The temporary outdoor dining permit process does not require the applicant to go before the city's Design Review Commission to have their plans OKed. For sidewalk cafes, which are the permanent, year-round version of outdoor dining, the owners must bring changes or new construction before the DRC.
Bosshart said the same should apply to each application for temporary outdoor seating.
As well, she said a business could buy the outdoor equipment needed, use it for three years only for the city to then say, “Oh no, you can’t have that now.” Conversely, whatever people buy might be worked into the regulations three years from now, just because owners purchased it, she said.
All of this is solved by making the applications go before the DRC, she said.
“It should have been a thoughtful proactive approach,” she said after the vote.
During the meeting, just before the vote, Moran said he is keeping open discussions with the DRC.
“I share the concerns...of the preservation foundation,” he said in an interview March 23. “The look and feel of these outdoor dining areas, should they be a permanent fixture in Saratoga, are important.
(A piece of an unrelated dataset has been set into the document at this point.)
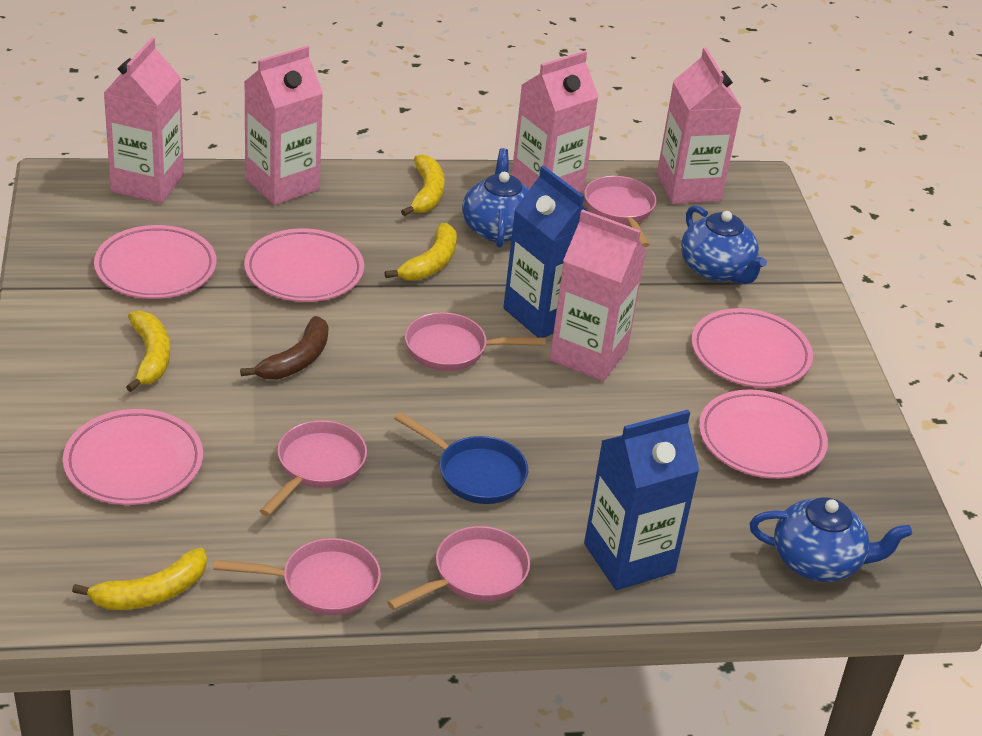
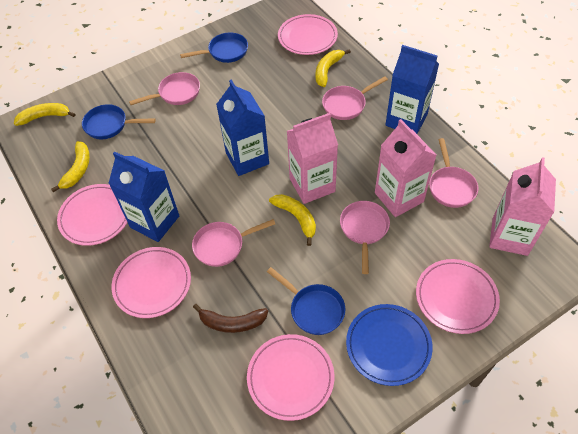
blue carton: 2 -> 3
blue pan: 1 -> 3
blue plate: 0 -> 1
blue teapot: 3 -> 0
pink carton: 5 -> 3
Saratoga is a brand.”
He said the plan is to give each permit holder a copy of DRC guidelines which include information about materials used in outdoor equipment, colors of the equipment and similar information. Permit holders will be told that “this is what we’ll be working toward eventually.”
The city will informally review how the system works and make changes, eventually coming to a new law by the end of the three year period, he said in an interview March 23.
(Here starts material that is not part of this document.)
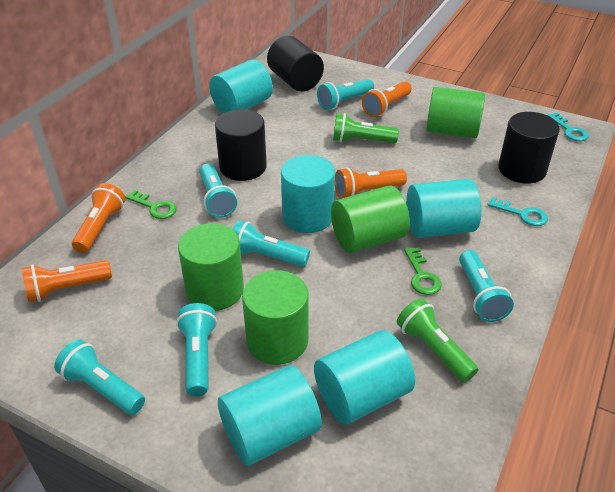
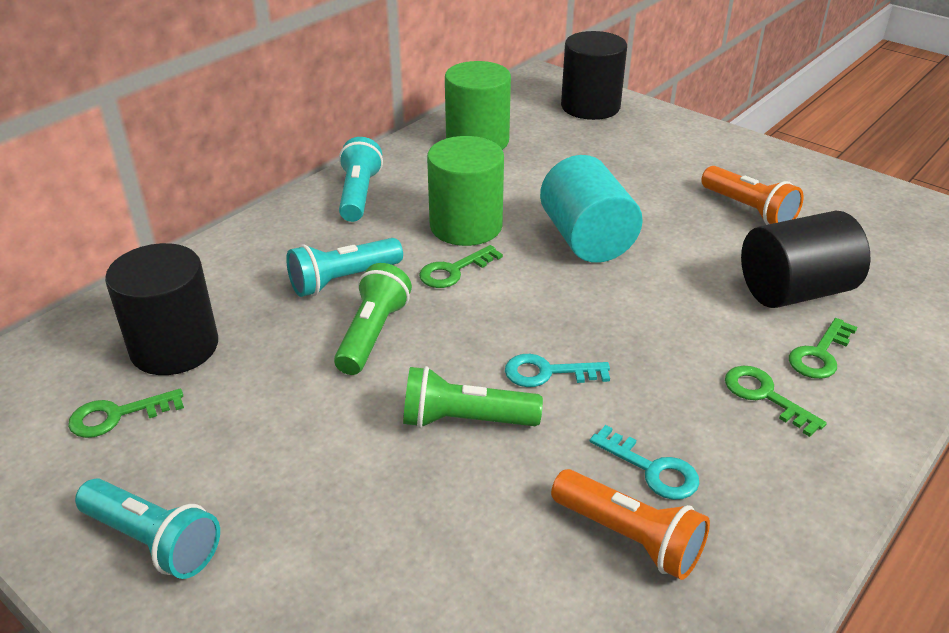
green cylinder: 4 -> 2
green key: 2 -> 4
orange flashlight: 4 -> 2
turquoise cylinder: 5 -> 1
turquoise flashlight: 6 -> 3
He was adamant in the interview that he did not want to make each applicant go through design review for a temporary permit.
Bosshart said it would still be possible and that would help establish rules right away.
“The DRC already reviews sidewalk cafes, so I don't really understand why this can’t be implemented now,” she said, adding that the process is simple enough that most applications would be handled by a quick consent agenda vote.
Before the vote that passed unanimously, Mayor Ron Kim said: ”Commissioner, you’ve worked really hard on this. It's quite an effort.” But he added that regulations are needed. “I want to make sure we keep an eye out on this.”